Let’s take a closer look at how Palantir fared in Q3, and determine whether this high-flying tech stock has enough gas in the tank to keep surging higher in 2025.
Palantir Technologies is riding the AI wave
Palantir reported Q3 revenue of $726 million, an increase of 30% from the same period last year. Its adjusted earnings grew at an even faster pace of 43% to $0.10 per share. Both metrics were ahead of analysts projections of $0.09 per share in earnings on revenue of $703.4 million.
What’s worth noting here is that Palantir reported relatively slower revenue growth of 17% in the same period last year.
Additionally, Palantir’s revenue growth came in at 27% year over year in the second quarter of 2024, so there has been a clear acceleration in Palantir’s growth, and artificial intelligence (AI) is a key reason for that. Management made it clear on the latest earnings conference call that the growing demand for AI software has been playing a central role in powering the company’s improved growth of late.
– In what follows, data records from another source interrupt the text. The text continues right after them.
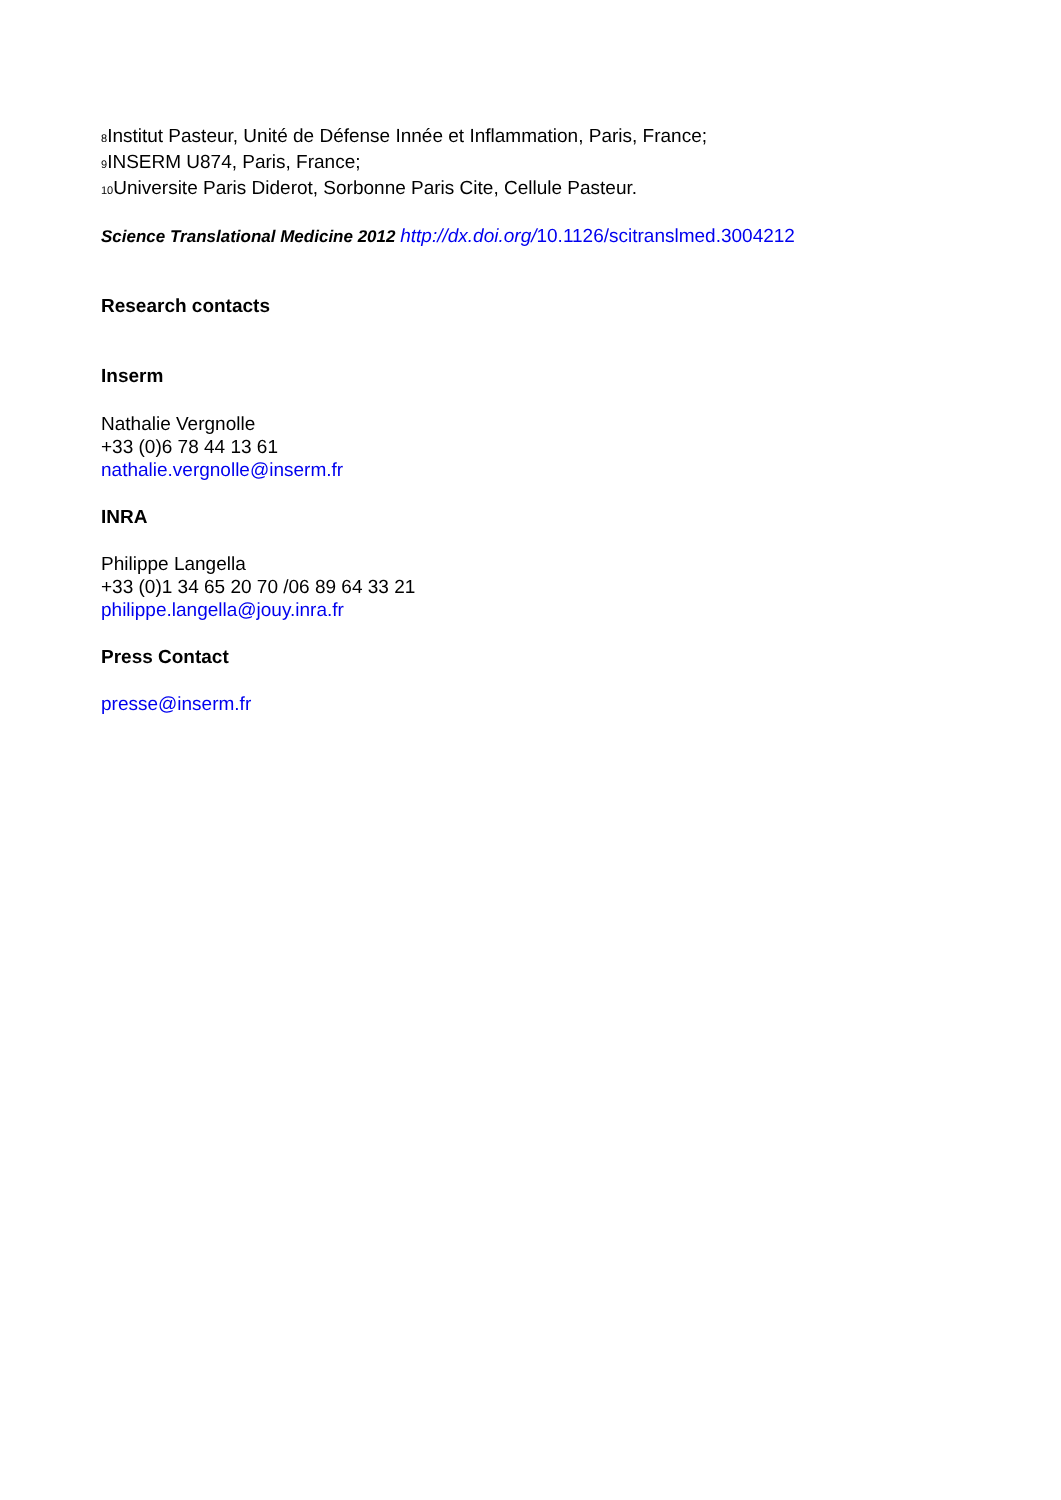<sub>8</sub>Institut Pasteur, Unité de Défense Innée et Inflammation, Paris, France;
<sub>9</sub>INSERM U874, Paris, France;
<sub>10</sub>Universite Paris Diderot, Sorbonne Paris Cite, Cellule Pasteur.
Science Translational Medicine 2012 http://dx.doi.org/10.1126/scitranslmed.3004212
Research contacts
Inserm
Nathalie Vergnolle
+33 (0)6 78 44 13 61
nathalie.vergnolle@inserm.fr
INRA
Philippe Langella
+33 (0)1 34 65 20 70 /06 89 64 33 21
philippe.langella@jouy.inra.fr
Press Contact
presse@inserm.fr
That’s not surprising as Palantir’s Artificial Intelligence Platform (AIP) allows customers to customize and deploy AI models into their operations, enabling them to improve the efficiency of their businesses. Palantir’s AIP has gained terrific traction among customers, leading to healthy growth in the company’s customer base as well as the size of the deals that it is signing.
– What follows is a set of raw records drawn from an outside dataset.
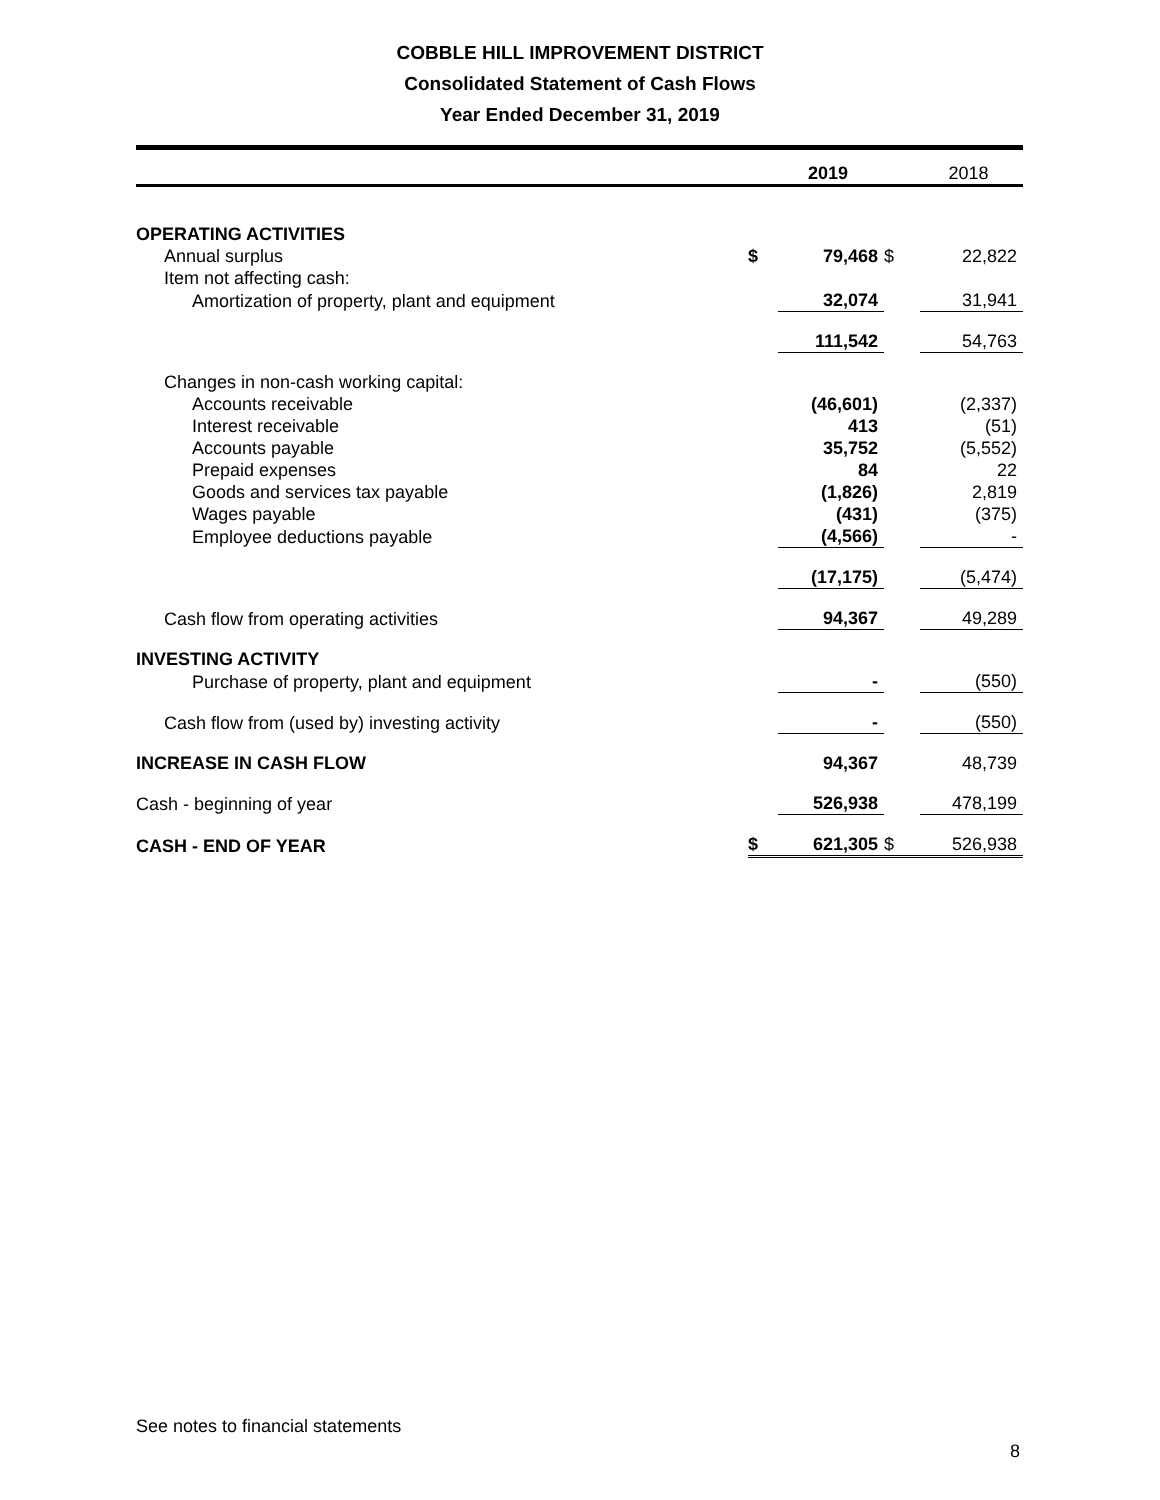COBBLE HILL IMPROVEMENT DISTRICT
Consolidated Statement of Cash Flows
Year Ended December 31, 2019
| | | 2019 | | 2018 |
| --- | --- | --- | --- | --- |
| OPERATING ACTIVITIES | | | | |
| Annual surplus | $ | 79,468 | $ | 22,822 |
| Item not affecting cash: | | | | |
| Amortization of property, plant and equipment | | 32,074 | | 31,941 |
| | | 111,542 | | 54,763 |
| Changes in non-cash working capital: | | | | |
| Accounts receivable | | (46,601) | | (2,337) |
| Interest receivable | | 413 | | (51) |
| Accounts payable | | 35,752 | | (5,552) |
| Prepaid expenses | | 84 | | 22 |
| Goods and services tax payable | | (1,826) | | 2,819 |
| Wages payable | | (431) | | (375) |
| Employee deductions payable | | (4,566) | | - |
| | | (17,175) | | (5,474) |
| Cash flow from operating activities | | 94,367 | | 49,289 |
| INVESTING ACTIVITY | | | | |
| Purchase of property, plant and equipment | | - | | (550) |
| Cash flow from (used by) investing activity | | - | | (550) |
| INCREASE IN CASH FLOW | | 94,367 | | 48,739 |
| Cash - beginning of year | | 526,938 | | 478,199 |
| CASH - END OF YEAR | $ | 621,305 | $ | 526,938 |
See notes to financial statements
8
Palantir finished the third quarter with 629 customers, an increase of 39% from the same period last year. An important thing to note is that the company landed 104 deals worth at least $1 million last quarter, up from 80 in the same period last year.
Meanwhile, the number of deals valued at $5 million or more increased to 36 from 29 in the year-ago period. Deals valued at $10 million or more increased from 12 to 16 on a year-over-year basis. Thanks to the improvement in Palantir’s customer base and the jump in deal values, the company’s remaining performance obligations (RPOs) increased a solid 58% to $1.57 billion.
The faster growth in this metric as compared to Palantir’s revenue growth bodes well for its future. That’s because the RPO refers to the total future value of a company’s contracts that are yet to be fulfilled. Investors should note that Palantir’s RPO is primarily composed of commercial contracts.
To gauge the true potential of the company’s revenue pipeline we need to take a look at its remaining deal value (RDV), a metric that for Palantir considers the “total remaining value of contracts as of the end of the reporting period,” including government contracts. Palantir reported a 22% year-over-year increase in RDV last quarter to $4.5 billion, indicating that the company is in a position to maintain its healthy growth rate in the long run because of a solid contract pipeline.
This is the reason why Palantir increased its 2024 revenue forecast to just over $2.8 billion from the earlier expectation of roughly $2.75 billion. The updated guidance would translate into year-over-year growth of nearly 26%, which would be an improvement over its 2023 revenue growth of 17%.
So, it is evident that Palantir is indeed benefiting from the growing need for AI software applications in both commercial and government businesses, but there is one factor that may weigh on the stock in 2025.
Will this factor keep Palantir from flying higher in 2025?
Palantir’s remarkable surge in 2024 means that the stock is trading at a very expensive 46 times sales, which is significantly higher than the U.S. technology sector’s average of 7.7. The company’s price-to-earnings multiple of 255 further reinforces the fact that Palantir is a richly valued stock.
The forward earnings ratio — using estimates — of 124 is significantly lower than the trailing multiple and points toward a sharp increase in the company’s earnings, but it is still on the higher side when compared to the technology sector’s average earnings multiple of nearly 49.
The valuation indicates that Palantir is expected to continue clocking outstanding growth. And it could keep delivering faster growth thanks to the booming market for AI software platforms, a market that’s expected to see 40% annual growth through 2028, generating annual revenue of $153 billion at the end of the forecast period.
Another reason why Palantir’s rich valuation could be justified is that it is reportedly the top-ranked vendor in the AI software platforms space. This is probably why the company is enjoying robust unit economics, meaning revenue from each customer is growing at a faster pace than costs.
Palantir’s operating margin jumped by an impressive 9 percentage points year over year in the third quarter to 38%. Consensus estimates are projecting Palantir’s earnings to increase at an impressive annual rate of 59% for the next five years, and the company’s forward price/earnings-to-growth ratio (PEG ratio) of 0.42 suggests that it is undervalued with respect to the growth that it is forecast to deliver.
Investors looking to buy a growth stock that’s benefiting from the adoption of AI may look past the company’s trailing multiples, as the market could reward its outstanding earnings growth with more upside in 2025 and beyond. I think it can continue crushing the market in the new year.